Você já fez TV, cinema e teatro, migrar dos palcos das boates gays para estas três áreas foi uma forma de diversificar o seu trabalho quando a noite LGBT começou a dar “sinais de cansaço”?

Sair dos palcos das boates, saunas, bares e ir para o teatro, cinema e programas de TV foi muito bom. Foi o reconhecimento do meu talento. Fico muito feliz e tive convites para participar de coisas maravilhosas, e isso pra mim é muito gratificante. Não é pela questão que a cena (deu sinais de cansaço); porque eu fiz todos esses trabalhos no auge da minha carreira, quando ainda tinha muitas casas noturnas. Os convites, quando vinham, eram sempre muito gratificantes, sendo que recentemente amei fazer o musical Cartola – O Mundo é um Moinho, que para mim foi um divisor de águas. Eu amei ter feito, sempre viajei pra fora do Brasil, sempre vi muitos musicais e depois, quando participei de Cartola, eu vi que é uma coisa que também quero para minha vida.

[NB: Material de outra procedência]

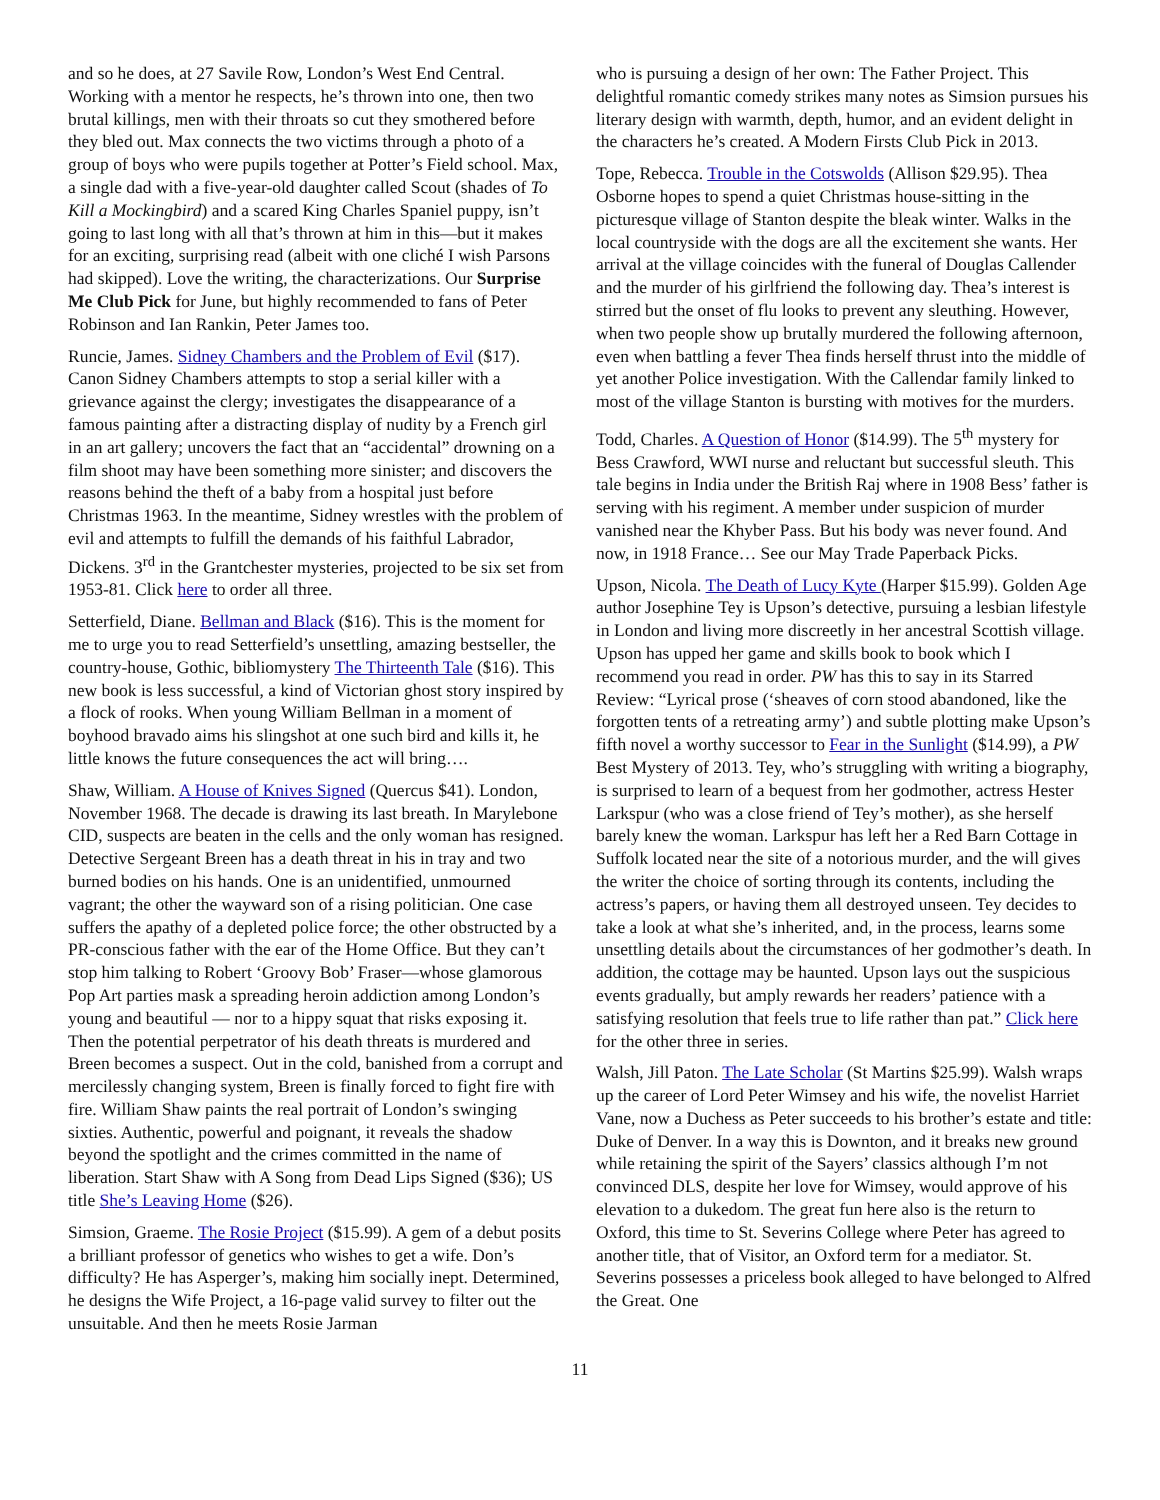and so he does, at 27 Savile Row, London’s West End Central. Working with a mentor he respects, he’s thrown into one, then two brutal killings, men with their throats so cut they smothered before they bled out. Max connects the two victims through a photo of a group of boys who were pupils together at Potter’s Field school. Max, a single dad with a five-year-old daughter called Scout (shades of To Kill a Mockingbird) and a scared King Charles Spaniel puppy, isn’t going to last long with all that’s thrown at him in this—but it makes for an exciting, surprising read (albeit with one cliché I wish Parsons had skipped). Love the writing, the characterizations. Our Surprise Me Club Pick for June, but highly recommended to fans of Peter Robinson and Ian Rankin, Peter James too.
Runcie, James. Sidney Chambers and the Problem of Evil ($17). Canon Sidney Chambers attempts to stop a serial killer with a grievance against the clergy; investigates the disappearance of a famous painting after a distracting display of nudity by a French girl in an art gallery; uncovers the fact that an “accidental” drowning on a film shoot may have been something more sinister; and discovers the reasons behind the theft of a baby from a hospital just before Christmas 1963. In the meantime, Sidney wrestles with the problem of evil and attempts to fulfill the demands of his faithful Labrador, Dickens. 3<sup>rd</sup> in the Grantchester mysteries, projected to be six set from 1953-81. Click here to order all three.
Setterfield, Diane. Bellman and Black ($16). This is the moment for me to urge you to read Setterfield’s unsettling, amazing bestseller, the country-house, Gothic, bibliomystery The Thirteenth Tale ($16). This new book is less successful, a kind of Victorian ghost story inspired by a flock of rooks. When young William Bellman in a moment of boyhood bravado aims his slingshot at one such bird and kills it, he little knows the future consequences the act will bring….
Shaw, William. A House of Knives Signed (Quercus $41). London, November 1968. The decade is drawing its last breath. In Marylebone CID, suspects are beaten in the cells and the only woman has resigned. Detective Sergeant Breen has a death threat in his in tray and two burned bodies on his hands. One is an unidentified, unmourned vagrant; the other the wayward son of a rising politician. One case suffers the apathy of a depleted police force; the other obstructed by a PR-conscious father with the ear of the Home Office. But they can’t stop him talking to Robert ‘Groovy Bob’ Fraser—whose glamorous Pop Art parties mask a spreading heroin addiction among London’s young and beautiful — nor to a hippy squat that risks exposing it. Then the potential perpetrator of his death threats is murdered and Breen becomes a suspect. Out in the cold, banished from a corrupt and mercilessly changing system, Breen is finally forced to fight fire with fire. William Shaw paints the real portrait of London’s swinging sixties. Authentic, powerful and poignant, it reveals the shadow beyond the spotlight and the crimes committed in the name of liberation. Start Shaw with A Song from Dead Lips Signed ($36); US title She’s Leaving Home ($26).
Simsion, Graeme. The Rosie Project ($15.99). A gem of a debut posits a brilliant professor of genetics who wishes to get a wife. Don’s difficulty? He has Asperger’s, making him socially inept. Determined, he designs the Wife Project, a 16-page valid survey to filter out the unsuitable. And then he meets Rosie Jarman
who is pursuing a design of her own: The Father Project. This delightful romantic comedy strikes many notes as Simsion pursues his literary design with warmth, depth, humor, and an evident delight in the characters he’s created. A Modern Firsts Club Pick in 2013.
Tope, Rebecca. Trouble in the Cotswolds (Allison $29.95). Thea Osborne hopes to spend a quiet Christmas house-sitting in the picturesque village of Stanton despite the bleak winter. Walks in the local countryside with the dogs are all the excitement she wants. Her arrival at the village coincides with the funeral of Douglas Callender and the murder of his girlfriend the following day. Thea’s interest is stirred but the onset of flu looks to prevent any sleuthing. However, when two people show up brutally murdered the following afternoon, even when battling a fever Thea finds herself thrust into the middle of yet another Police investigation. With the Callendar family linked to most of the village Stanton is bursting with motives for the murders.
Todd, Charles. A Question of Honor ($14.99). The 5<sup>th</sup> mystery for Bess Crawford, WWI nurse and reluctant but successful sleuth. This tale begins in India under the British Raj where in 1908 Bess’ father is serving with his regiment. A member under suspicion of murder vanished near the Khyber Pass. But his body was never found. And now, in 1918 France… See our May Trade Paperback Picks.
Upson, Nicola. The Death of Lucy Kyte (Harper $15.99). Golden Age author Josephine Tey is Upson’s detective, pursuing a lesbian lifestyle in London and living more discreetly in her ancestral Scottish village. Upson has upped her game and skills book to book which I recommend you read in order. PW has this to say in its Starred Review: “Lyrical prose (‘sheaves of corn stood abandoned, like the forgotten tents of a retreating army’) and subtle plotting make Upson’s fifth novel a worthy successor to Fear in the Sunlight ($14.99), a PW Best Mystery of 2013. Tey, who’s struggling with writing a biography, is surprised to learn of a bequest from her godmother, actress Hester Larkspur (who was a close friend of Tey’s mother), as she herself barely knew the woman. Larkspur has left her a Red Barn Cottage in Suffolk located near the site of a notorious murder, and the will gives the writer the choice of sorting through its contents, including the actress’s papers, or having them all destroyed unseen. Tey decides to take a look at what she’s inherited, and, in the process, learns some unsettling details about the circumstances of her godmother’s death. In addition, the cottage may be haunted. Upson lays out the suspicious events gradually, but amply rewards her readers’ patience with a satisfying resolution that feels true to life rather than pat.” Click here for the other three in series.
Walsh, Jill Paton. The Late Scholar (St Martins $25.99). Walsh wraps up the career of Lord Peter Wimsey and his wife, the novelist Harriet Vane, now a Duchess as Peter succeeds to his brother’s estate and title: Duke of Denver. In a way this is Downton, and it breaks new ground while retaining the spirit of the Sayers’ classics although I’m not convinced DLS, despite her love for Wimsey, would approve of his elevation to a dukedom. The great fun here also is the return to Oxford, this time to St. Severins College where Peter has agreed to another title, that of Visitor, an Oxford term for a mediator. St. Severins possesses a priceless book alleged to have belonged to Alfred the Great. One
11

Como surgiu o bordão “Quem pode, gasta, quem não pode, me olha”?

Eu não sei. Sempre teve vários bordões: e aí tá ótimo, tô adorando, alguém comia, coisa boa pra você. São coisas que a gente fala no dia a dia, mas eu acho que é a forma a qual eu coloquei isso no palco e ficava batendo sempre nessa tecla. Acabou “pegando”. As coisas surgiam, eu colocava no palco, eu via que dava certo. Por isso, há bordões que “stão aí até hoje.

O Brasil está vivendo um momento bastante delicado. Termos que eram comuns no passado hoje são considerados ofensivos. Você acha que está havendo um vitimismo? 

Falando por mim, Silvety Montilla, acho que [o mundo] está muito chato. Está muito chato trabalhar, está muito chato fazer certas coisas, muito “politicamente correto”. Eu acho que se fosse na época dos Trapalhões, de Viva o Gordo, estariam todos presos. “Qualquer coisa” é gordofobia. A gente está alí [em um show] tentando tirar o riso de alguém, brincar com a situação do momento, pegar o “timing”. Então, se policiar demais e não poder brincar com certas coisas é algo que atrapalha muito. 

Reprodução Silvetty Montilla

Na sua opinião, o que a noite LGBT tem de melhor e de pior?

Eu, Silvetty Montilla, não saberia dizer os pontos bons e ruins, mas acho que há momentos. Hoje não temos mais esse cenário devido ao covid. mas como disse antes, há sempre “altos” e “baixos”, e eu tive muitos momentos maravilhosos e posso dizer que tive mais momentos bons do que ruins. Só que eu não saberia pontuar quais foram os piores e melhores. Eu só espero que a gente possa voltar nessa nova vida, nesse novo ciclo, a fazer o que a gente ama, o que a gente gosta. Eu amo estar nos palcos, independente de ser nas boates gays, no teatro ou em casas de stand up. Eu queria poder voltar a trabalhar e fazer aquilo que eu mais amo.